Jamie Cox is an undergraduate economics student at the University of Strathclyde, about to start his fourth year, and has a summer internship in the Fraser of Allander Institute supported by the Research Interns@Strathclyde scheme. This blog summarises some of Jamie’s research into how electricity charges vary geographically. Following on from his earlier blog last week on transmission charges in the UK (TNUoS), in this blog he explores variation between tariffs for different generator types, with a focus on intermittent generators.
Transmission Tariff Model
To analyse transmission charges, we built a model that approximates the charges levied by National Grid: both on methodology, and in monetary amounts. Using sub-national electricity consumption statistics and generation statistics (from the Department for Business, Energy & Industrial Strategy) we approximate electricity flows, and thereby estimate TNUoS tariffs. An example of the output of our model and how it matches up with actual charges levied by National Grid can be seen in the second figure of previous blog.
In this blog, we discuss how tariffs depend on generator type, in particular: whether the generator is conventional or intermittent.
Conventional v Intermittent
Conventional and intermittent power stations use the transmission system differently. A conventional plant, e.g. Longannet type coal-fired power plant, can switch generation on and off when needed, potentially minimising the use of the transmission network.
Intermittent generators e.g. wind, face varying levels of input, and so produce varying levels of output electricity. On a windless day, when demand for electricity is high in that region, energy will have to be transmitted to that region to make up the difference. Likewise, on a windy day, a wind farm is producing lots of electricity that is potentially not needed locally, and so surplus energy will need to be exported (or stored). These activities use the transmission system and National Grid’s charging structure consequently charges intermittent generation a higher TNUoS tariff than it does conventional generators.
The analysis then of the previous blog can be extended therefore: although Longannet’s closure will lower transmission charges in Scotland; Longannet’s replacement with wind generation of equivalent capacity will raise transmission charges in Scotland further, especially for other intermittent generators.
Replaced with intermittent
|Tariff faced by Conventional (£/kW)
|Tariff faced by Intermittent (£/kW)
The table above gives estimated tariffs from the model for the Longannet area. It shows them as they would have been had Longannet not closed (1st column), after it did so (2nd column), and the tariffs caused by the simulated addition of 5GW of intermittent generation in Longannet’s place (3rd column).
The tariff impact of Longannet’s closure
The conventional tariff decreases by over 60% when Longannet is closed. The less conventional generation installed, the lower the charges faced by conventional generators. This makes sense as a way of encouraging a balance of generator types.

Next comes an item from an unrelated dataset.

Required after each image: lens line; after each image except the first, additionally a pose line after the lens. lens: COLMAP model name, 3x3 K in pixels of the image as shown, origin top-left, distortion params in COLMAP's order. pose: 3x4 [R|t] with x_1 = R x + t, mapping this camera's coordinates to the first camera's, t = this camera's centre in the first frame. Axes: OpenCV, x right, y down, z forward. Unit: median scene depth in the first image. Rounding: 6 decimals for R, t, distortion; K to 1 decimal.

When Longannet closes the intermittent tariff decreases as well. This decrease though is less than that for conventional. So the closure of Longannet does provide some economic incentives to build new generation in Scotland, but these extra incentives are weighted towards new conventional rather than new intermittent generation.
The tariff impact of new renewables in Scotland
Replacing Longannet with equivalent intermittent generation causes an increase in both tariffs, as expected. Again, as expected, the intermittent tariff rises to a higher level than the conventional tariff.

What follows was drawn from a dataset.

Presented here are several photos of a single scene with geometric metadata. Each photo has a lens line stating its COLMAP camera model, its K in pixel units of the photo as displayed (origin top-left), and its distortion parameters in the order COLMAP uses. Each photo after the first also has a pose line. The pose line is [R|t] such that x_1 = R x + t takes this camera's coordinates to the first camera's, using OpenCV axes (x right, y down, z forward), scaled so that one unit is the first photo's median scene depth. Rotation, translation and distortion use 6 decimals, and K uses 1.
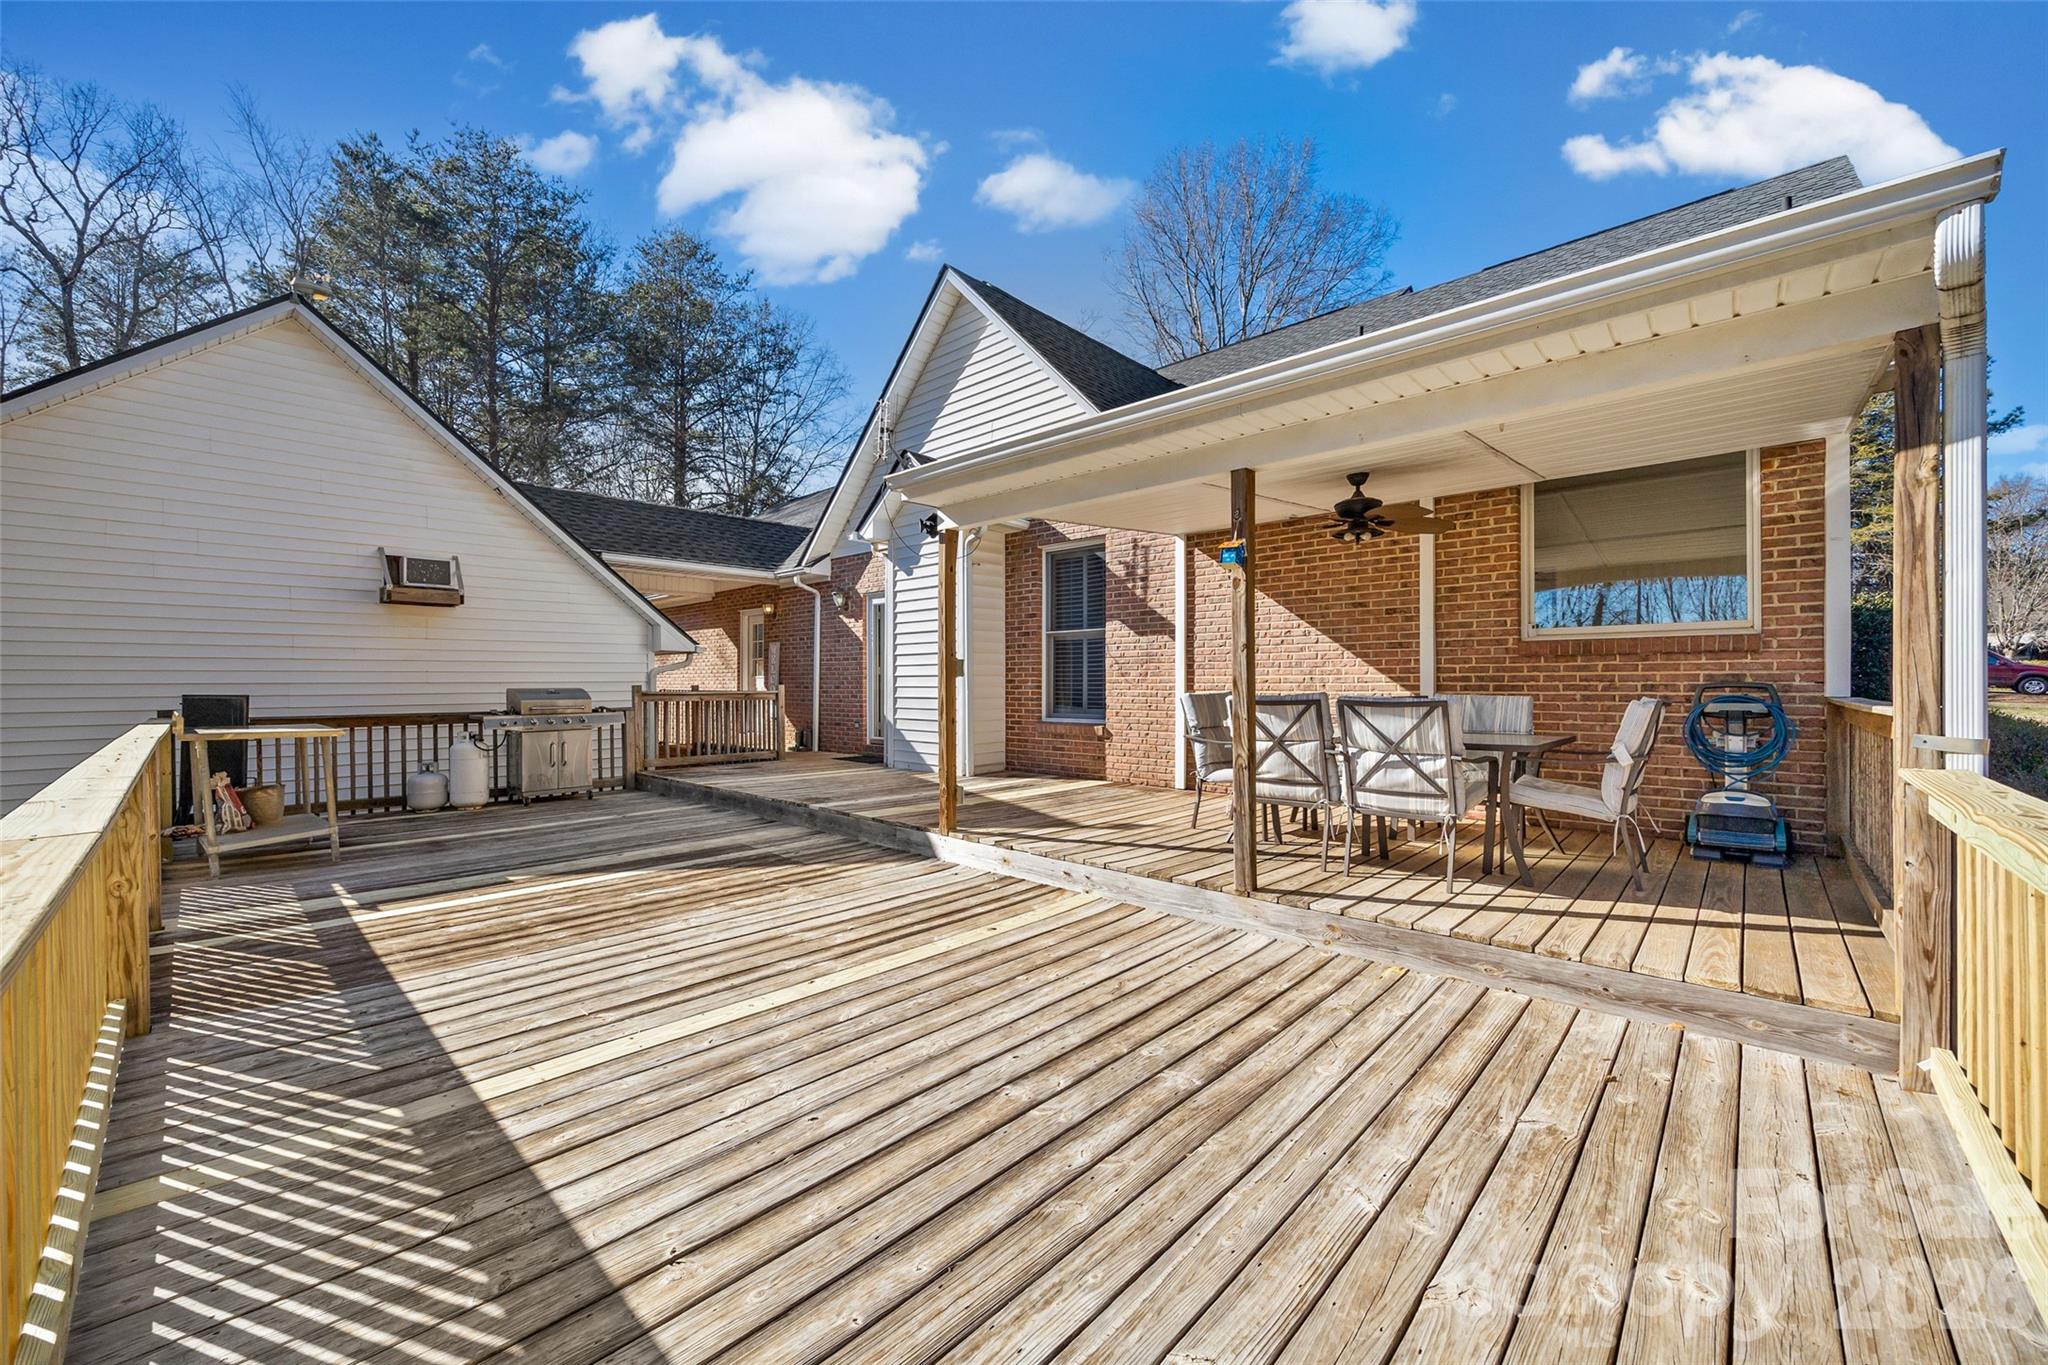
lens RADIAL K [[783.5, 0, 1019.5], [0, 783.5, 684.3], [0, 0, 1]] dist [-0.002283, 0.000383]
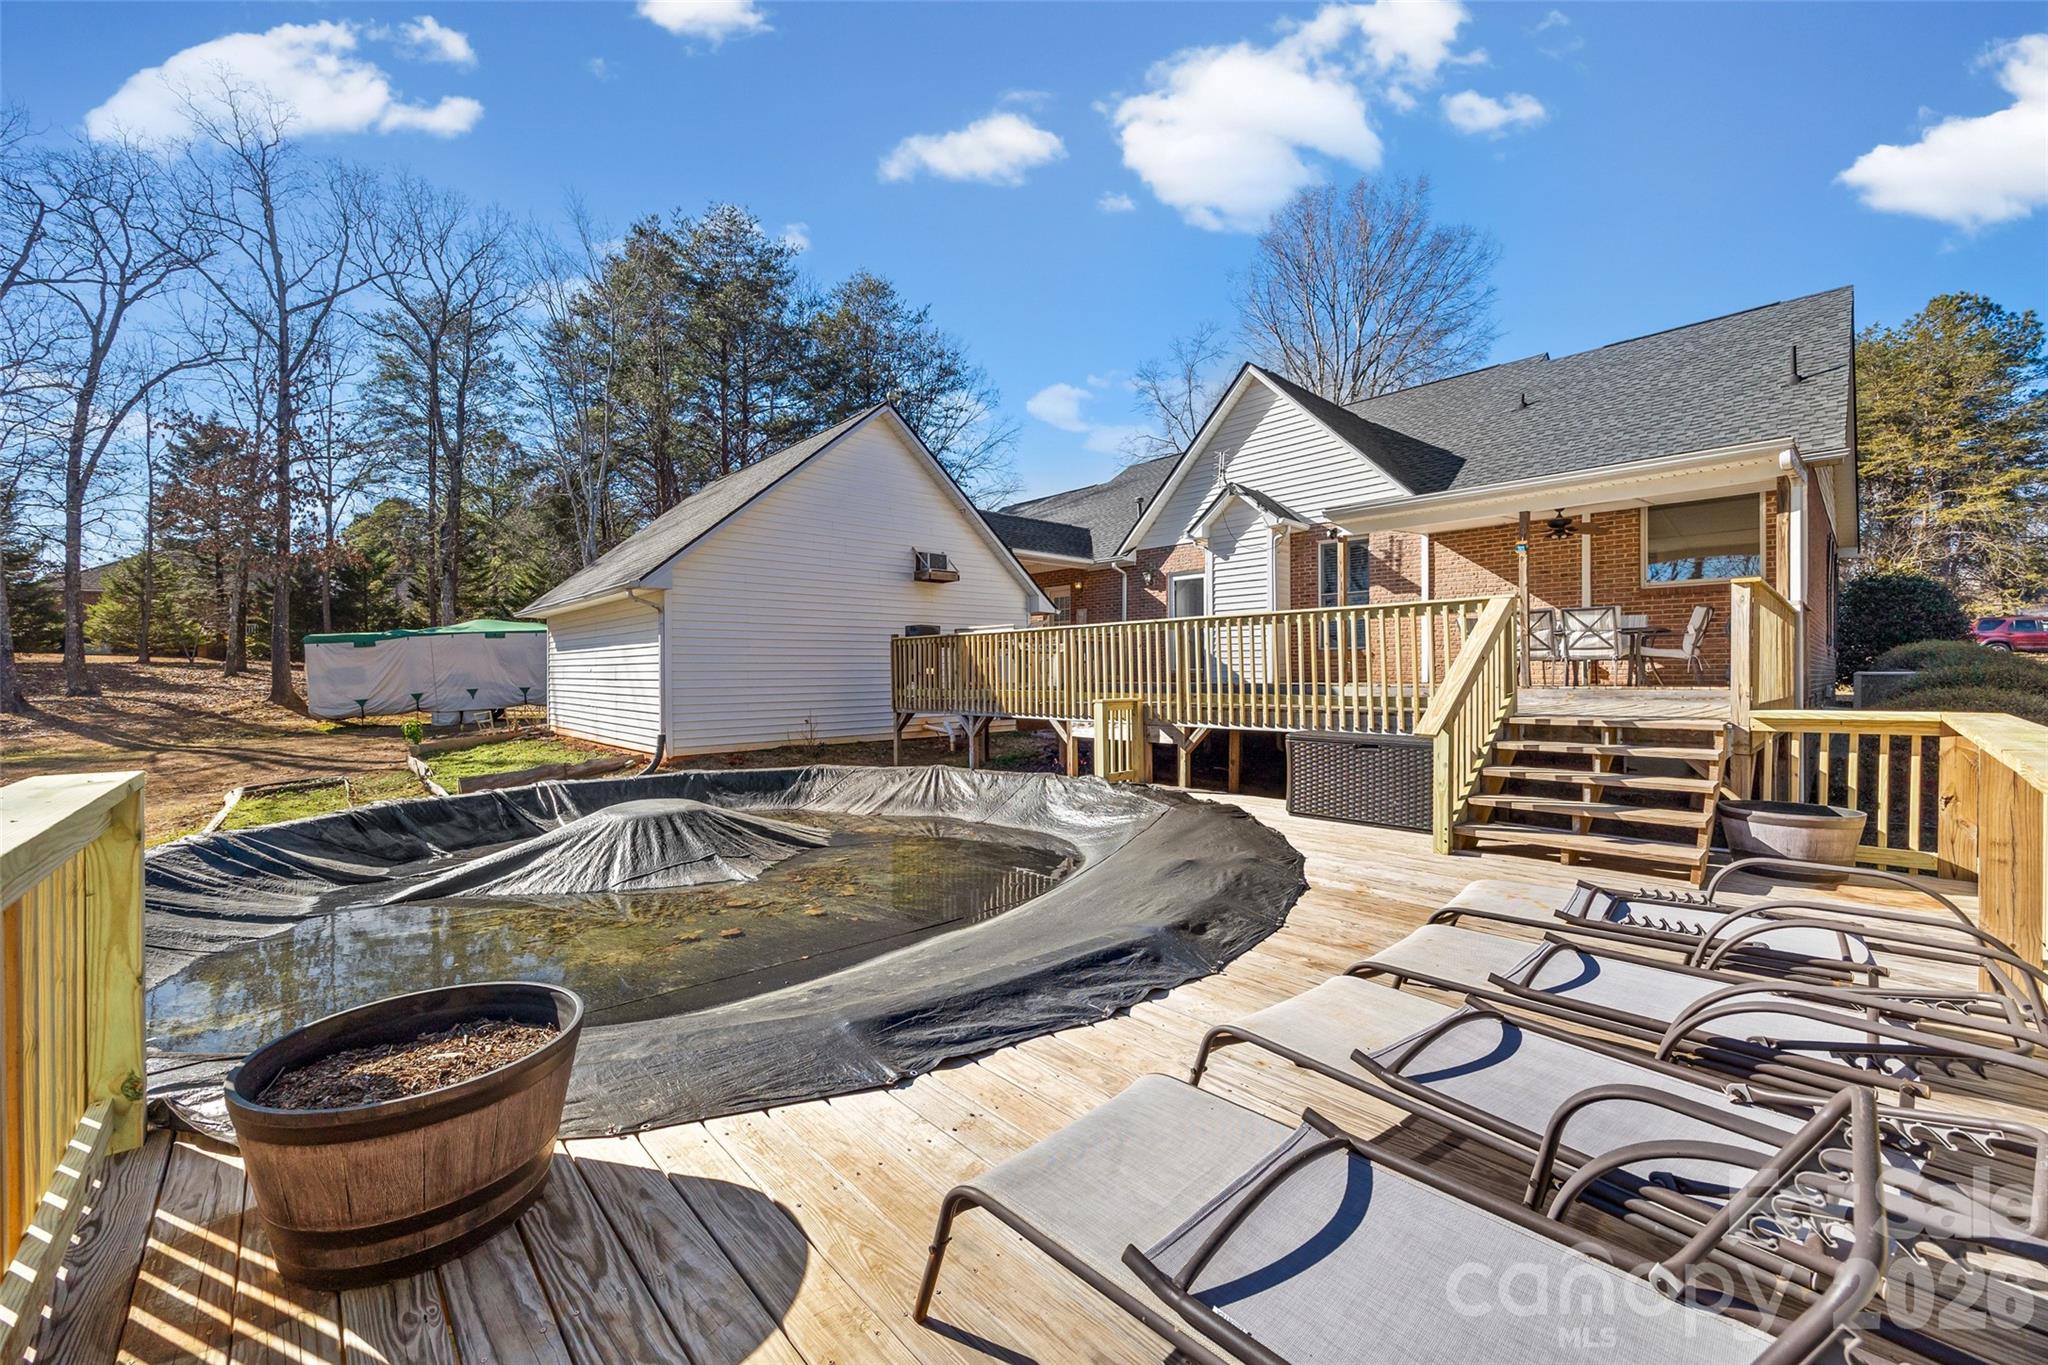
lens RADIAL K [[783.5, 0, 1023.8], [0, 783.5, 678.5], [0, 0, 1]] dist [-0.002283, 0.000383]
pose [[0.997568, -0.001904, -0.069670, -0.462054], [0.002391, 0.999973, 0.006912, 0.092741], [0.069655, -0.007061, 0.997546, -0.642695]]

There are two ways in which additional intermittent generation increases the tariffs levied by National Grid. Firstly, and very obviously, additional generation means that the zone transmits more energy across the system. This is the same as how an increase in conventional generation would increase tariffs.
The second mechanism that National Grid use to increase the intermittent tariff is through a “Boundary Sharing Factor” (BSF). This works to reflect the fact that intermittency increases the variability of supply in a zone so that sometimes it exports a lot, but other times, even if it normally exports electricity, it can actually require imports.
As the proportion of intermittent generation to total generation increases, the BSF decreases linearly. Intermittent tariffs are inversely related to the BSF, so, as intermittent generation increases, so too does the tariffs for those generators.
The tariffs charged by National Grid is now higher for intermittent generators than conventional generators. This matches the conclusion in the previous section.
The overall effect is that the more of a certain type of generator you have, the higher the TNUoS tariffs will be for that type of generator. This charging structure has a certain rationale (though as in our previous blog, we make no claim as to its optimality or otherwise) in that it penalises excessive reliance upon one type of source. Together with other features of electricity market design (like the capacity market) this is meant to promote a resilient electricity supply network. As the generation mix in the UK shifts from conventional to low carbon generation – much of which is intermittent – the charging mechanism used by National Grid will need to continue to promote a resilient network, which will include much more energy storage infrastructure than at present.
 Longannet had a capacity of 2.4GW. We assume that this is replaced with wind generation of capacity 5GW. This is approximately the same supply averaged over a year, assuming a capacity factor of roughly 35-40% for intermittent, and 80% for conventional.